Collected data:
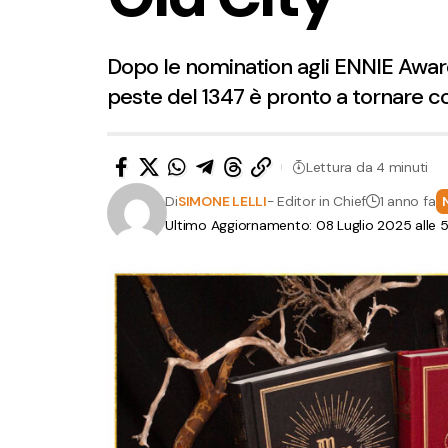
Dopo le nomination agli ENNIE Award
peste del 1347 è pronto a tornare co
Lettura da 4 minuti
Di
SIMONE LELLI
- Editor in Chief
1 anno fa
Ultimo Aggiornamento: 08 Luglio 2025 alle 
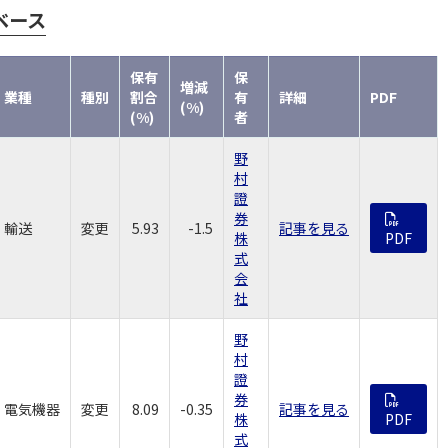
ベース
保有
保
増減
業種
種別
割合
有
詳細
PDF
(%)
(%)
者
野
村
證
券
輸送
変更
5.93
-1.5
記事を見る
株
PDF
式
会
社
野
村
證
券
電気機器
変更
8.09
-0.35
記事を見る
株
PDF
式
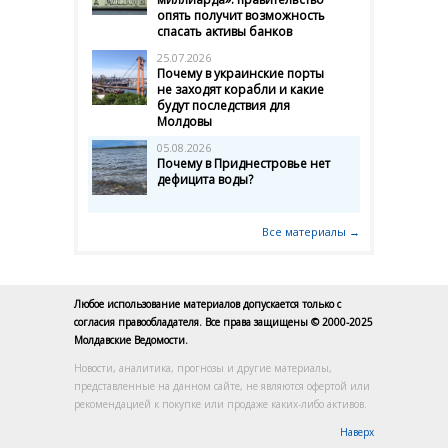
опять получит возможность
спасать активы банков
25.07.2026
Почему в украинские порты
не заходят корабли и какие
будут последствия для
Молдовы
05.08.2026
Почему в Приднестровье нет
дефицита воды?
Все материалы →
Любое использование материалов допускается только с
согласия правообладателя. Все права защищены © 2000-2025
Молдавские Ведомости.
Новости, аналитика, прогнозы и другие материалы,
представленные на данном сайте, не являются офертой или
рекомендацией к покупке или продаже каких-либо активов.
Наверх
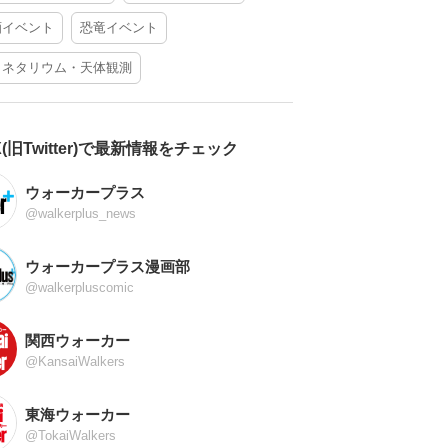
酒イベント
恐竜イベント
ラネタリウム・天体観測
X(旧Twitter)で最新情報をチェック
ウォーカープラス
@walkerplus_news
ウォーカープラス漫画部
@walkerpluscomic
関西ウォーカー
@KansaiWalkers
東海ウォーカー
@TokaiWalkers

= BRIEF =
A single number is the whole answer: the tally of lines above that contain "материалы".

= RESPONSE =
2